**** DOCUMENTO ****
Por: admingrs | Publicado: 05.05.2014

Un reciente texto de nuestra periodista Vanessa Vargas ha generado cierto revuelo. La reacción algo crispada de la prensa y de los muchos redactores de los mensajes que se dejan debajo de las notas, denuncia quizás la presencia de una cierta inestabilidad en la cultura que vincula la suerte de esas (y otras) figuras con un proceso de mayores alcances.

El movimiento pingüino de 2006 fue la anunciación de un cambio más profundo que sería desatado por las fuerzas de 2011-2012, potencia callejera, irreverente, dirigida sin intermediación alguna contra la ideología neoliberal. El país político eligió ese como el lugar para comenzar los “cambios” (que son en verdad una capacidad de esa movimientalidad y no del programa que quiso robar su sentido). Obviamente hay mucho que permanece en una peligrosa ambigüedad, pero nadie ignora la importancia de los jóvenes diputados “sociales”, o la referencia que ejerce el movimiento estudiantil, o la legitimidad de las causas ambientalistas, o la emergencia de nuevas territorialidades dibujadas por la lucha social. Hay pues una cierta claridad respecto de los procesos de transformación obrados en lo social y lo político, se dibuja un campo de fuerzas, emergen actores y se hacen visibles. La legitimidad y la visibilidad son cuestiones allí logradas.

No ocurre lo mismo, sin embargo, en el campo de las subjetividades, donde se requiere un ejercicio específico que enuncie algunos procesos de agotamiento y dibuje la silueta de lo que se parece ya demasiado a una crisis, de modo que permita poner en conversación cursos de acción posibles.
****
▶ [PROBLEMA BREVE A] Reproduce completo y sin cambios el documento sobre el movimiento estudiantil y las subjetividades.
**** FILAS DEL EJERCICIO ****
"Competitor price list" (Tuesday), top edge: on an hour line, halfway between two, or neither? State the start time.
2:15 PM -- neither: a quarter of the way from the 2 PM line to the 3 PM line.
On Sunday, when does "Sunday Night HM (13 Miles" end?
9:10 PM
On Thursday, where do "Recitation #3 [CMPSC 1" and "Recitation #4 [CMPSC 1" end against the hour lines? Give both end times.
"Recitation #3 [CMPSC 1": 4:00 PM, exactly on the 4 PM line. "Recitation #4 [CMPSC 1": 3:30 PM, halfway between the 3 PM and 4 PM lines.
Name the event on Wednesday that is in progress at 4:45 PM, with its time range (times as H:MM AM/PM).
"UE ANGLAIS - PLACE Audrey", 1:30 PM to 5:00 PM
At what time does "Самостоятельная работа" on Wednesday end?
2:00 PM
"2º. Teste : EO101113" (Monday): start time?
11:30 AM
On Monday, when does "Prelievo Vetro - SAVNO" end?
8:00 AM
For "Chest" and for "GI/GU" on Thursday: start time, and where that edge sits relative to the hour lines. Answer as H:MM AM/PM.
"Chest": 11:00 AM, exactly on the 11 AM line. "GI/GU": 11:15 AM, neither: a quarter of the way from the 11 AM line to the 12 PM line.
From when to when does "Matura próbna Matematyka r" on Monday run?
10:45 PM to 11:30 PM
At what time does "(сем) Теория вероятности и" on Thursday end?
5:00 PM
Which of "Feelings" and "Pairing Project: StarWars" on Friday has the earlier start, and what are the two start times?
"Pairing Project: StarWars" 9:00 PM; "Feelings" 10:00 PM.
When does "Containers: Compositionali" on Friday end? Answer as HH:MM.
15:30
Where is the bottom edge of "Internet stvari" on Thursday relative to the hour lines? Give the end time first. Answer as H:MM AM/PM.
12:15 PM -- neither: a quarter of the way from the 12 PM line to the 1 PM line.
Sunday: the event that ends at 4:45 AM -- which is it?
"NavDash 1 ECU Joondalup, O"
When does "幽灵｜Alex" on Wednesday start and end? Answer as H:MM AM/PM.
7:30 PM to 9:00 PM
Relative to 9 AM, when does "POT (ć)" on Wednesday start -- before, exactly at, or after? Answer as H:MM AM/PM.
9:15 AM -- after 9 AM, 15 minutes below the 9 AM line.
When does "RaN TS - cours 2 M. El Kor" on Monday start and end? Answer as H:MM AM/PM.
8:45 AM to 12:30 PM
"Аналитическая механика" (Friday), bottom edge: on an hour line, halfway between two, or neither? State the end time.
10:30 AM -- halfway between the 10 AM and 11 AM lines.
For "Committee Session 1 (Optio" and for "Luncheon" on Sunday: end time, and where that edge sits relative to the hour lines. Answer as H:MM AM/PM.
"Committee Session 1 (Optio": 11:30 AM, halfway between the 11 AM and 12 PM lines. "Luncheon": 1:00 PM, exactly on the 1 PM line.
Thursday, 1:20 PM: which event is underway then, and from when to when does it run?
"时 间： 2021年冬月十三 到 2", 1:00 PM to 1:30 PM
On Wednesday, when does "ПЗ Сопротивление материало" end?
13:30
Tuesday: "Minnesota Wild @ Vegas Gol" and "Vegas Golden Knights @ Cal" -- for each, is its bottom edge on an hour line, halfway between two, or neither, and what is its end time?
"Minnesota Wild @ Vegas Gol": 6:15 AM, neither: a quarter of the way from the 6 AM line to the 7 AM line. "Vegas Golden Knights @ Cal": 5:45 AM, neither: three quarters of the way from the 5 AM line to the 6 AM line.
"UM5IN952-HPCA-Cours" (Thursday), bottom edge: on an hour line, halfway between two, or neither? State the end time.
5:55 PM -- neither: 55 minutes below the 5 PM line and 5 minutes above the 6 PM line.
****
▶ [PROBLEMA BREVE B] Convierte en una lista JSON de cadenas las líneas que van desde el comienzo de las filas hasta la línea con "4 PM lines.", incluida esta. Pon una cadena por línea y omite las líneas en blanco.

▶ [SOLUCIÓN ESCRITA A]
Por: admingrs | Publicado: 05.05.2014

Un reciente texto de nuestra periodista Vanessa Vargas ha generado cierto revuelo. La reacción algo crispada de la prensa y de los muchos redactores de los mensajes que se dejan debajo de las notas, denuncia quizás la presencia de una cierta inestabilidad en la cultura que vincula la suerte de esas (y otras) figuras con un proceso de mayores alcances.

El movimiento pingüino de 2006 fue la anunciación de un cambio más profundo que sería desatado por las fuerzas de 2011-2012, potencia callejera, irreverente, dirigida sin intermediación alguna contra la ideología neoliberal. El país político eligió ese como el lugar para comenzar los “cambios” (que son en verdad una capacidad de esa movimientalidad y no del programa que quiso robar su sentido). Obviamente hay mucho que permanece en una peligrosa ambigüedad, pero nadie ignora la importancia de los jóvenes diputados “sociales”, o la referencia que ejerce el movimiento estudiantil, o la legitimidad de las causas ambientalistas, o la emergencia de nuevas territorialidades dibujadas por la lucha social. Hay pues una cierta claridad respecto de los procesos de transformación obrados en lo social y lo político, se dibuja un campo de fuerzas, emergen actores y se hacen visibles. La legitimidad y la visibilidad son cuestiones allí logradas.

No ocurre lo mismo, sin embargo, en el campo de las subjetividades, donde se requiere un ejercicio específico que enuncie algunos procesos de agotamiento y dibuje la silueta de lo que se parece ya demasiado a una crisis, de modo que permita poner en conversación cursos de acción posibles.

▶ [SOLUCIÓN ESCRITA B]
[
  "\"Competitor price list\" (Tuesday), top edge: on an hour line, halfway between two, or neither? State the start time.",
  "2:15 PM -- neither: a quarter of the way from the 2 PM line to the 3 PM line.",
  "On Sunday, when does \"Sunday Night HM (13 Miles\" end?",
  "9:10 PM",
  "On Thursday, where do \"Recitation #3 [CMPSC 1\" and \"Recitation #4 [CMPSC 1\" end against the hour lines? Give both end times.",
  "\"Recitation #3 [CMPSC 1\": 4:00 PM, exactly on the 4 PM line. \"Recitation #4 [CMPSC 1\": 3:30 PM, halfway between the 3 PM and 4 PM lines."
]